Terza considerazione: l’avventura può essere strutturata in progettazione senza nessun limite. Si può far parlare a folle oceaniche, si può chiedere di decidere della salvezza di altri; si può andare in Giappone o in Africa, o a Parigi; si possono saltare e tagliare tempi morti con un semplice “ma adesso siamo tornati tutti alla reggia di Artù”. Unica accortezza usare sfondi e ambienti metaforici che tutti ragionevolmente conoscono: si evitano lunghe presentazioni e si può lavorare sulla percezione diversa delle diverse persone su fatti e avvenimenti comuni. Il cinema aiuta moltissimo in questo: basta dire  il tempio maya di indiana Jones e tutti sanno esattamente a cosa si trovano davanti, e cosa si possono aspettare da quella grande sfera di pietra che sporge sempre lassù dal bordo del secondo anello.

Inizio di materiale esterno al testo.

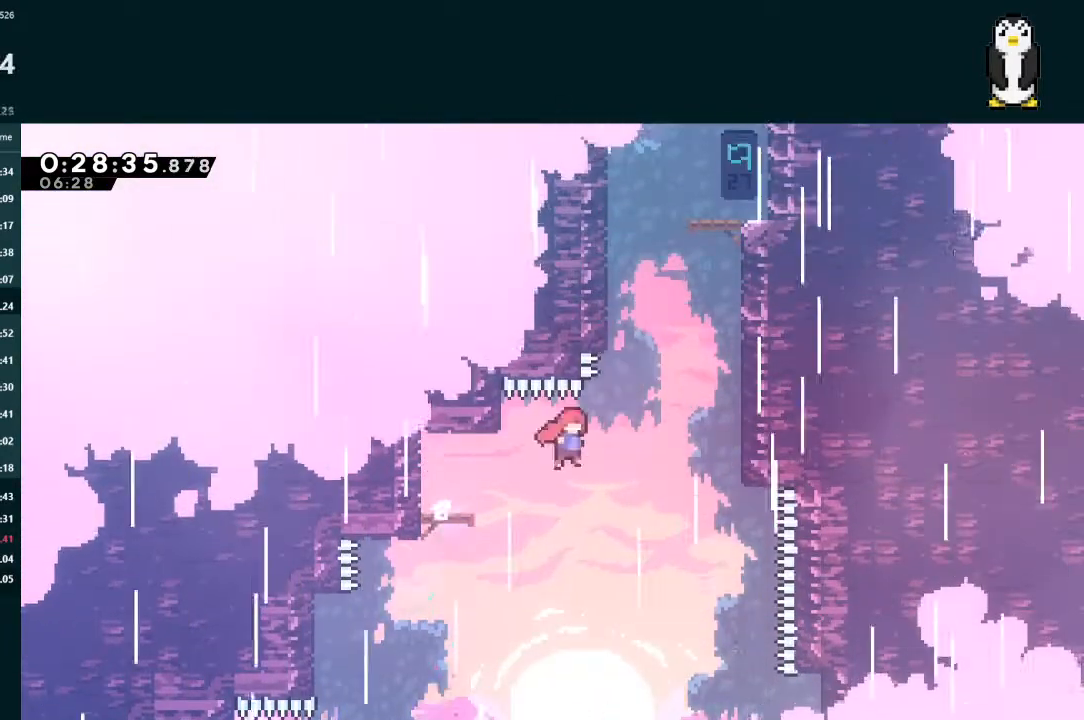
{"buttons": ["L2", "DPAD_UP", "DPAD_RIGHT"], "left_stick": "center", "right_stick": "center", "events": [[33, "A", "up"], [67, "DPAD_UP", "down"], [67, "L2", "down"], [100, "DPAD_RIGHT", "up"], [133, "X", "down"], [300, "DPAD_RIGHT", "down"], [300, "X", "up"], [333, "A", "down"], [467, "A", "up"]]}
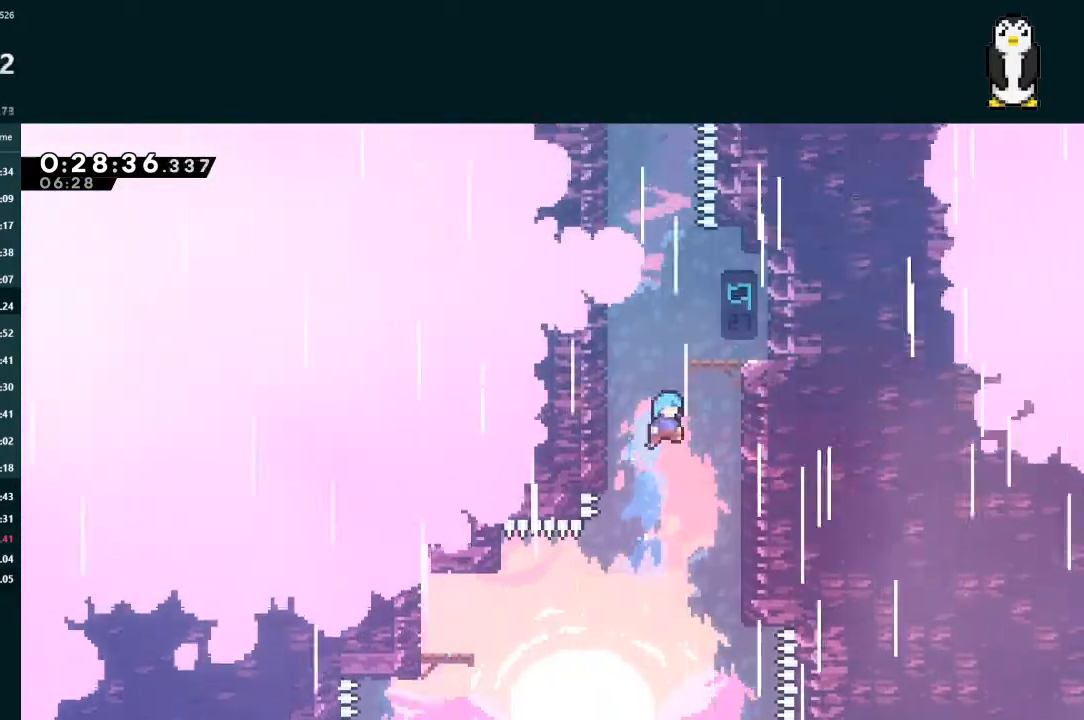
{"buttons": ["A", "L2", "DPAD_UP", "DPAD_RIGHT"], "left_stick": "center", "right_stick": "center", "events": [[33, "A", "down"], [33, "DPAD_RIGHT", "up"], [100, "A", "up"], [133, "DPAD_RIGHT", "down"], [167, "A", "down"], [400, "R1", "down"], [500, "R1", "up"]]}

Anche la possibilità di variare focalizzazione degli output formativi in corso d’opera è enormemente più attuabile quando si parla di avventure immaginate rispetto a quelle reali sul campo: se il gruppo si impunta a non voler definire la leadership, in quanto master direttore dell’avventura posso fare spuntare una macchina diabolica che impone delle scelte  ad un partecipante specifico, mentre in un bosco non posso far cambiare il percorso predefinito (se no si perdono davvero, fa buio, salta la prova successiva sul gommone ecc.)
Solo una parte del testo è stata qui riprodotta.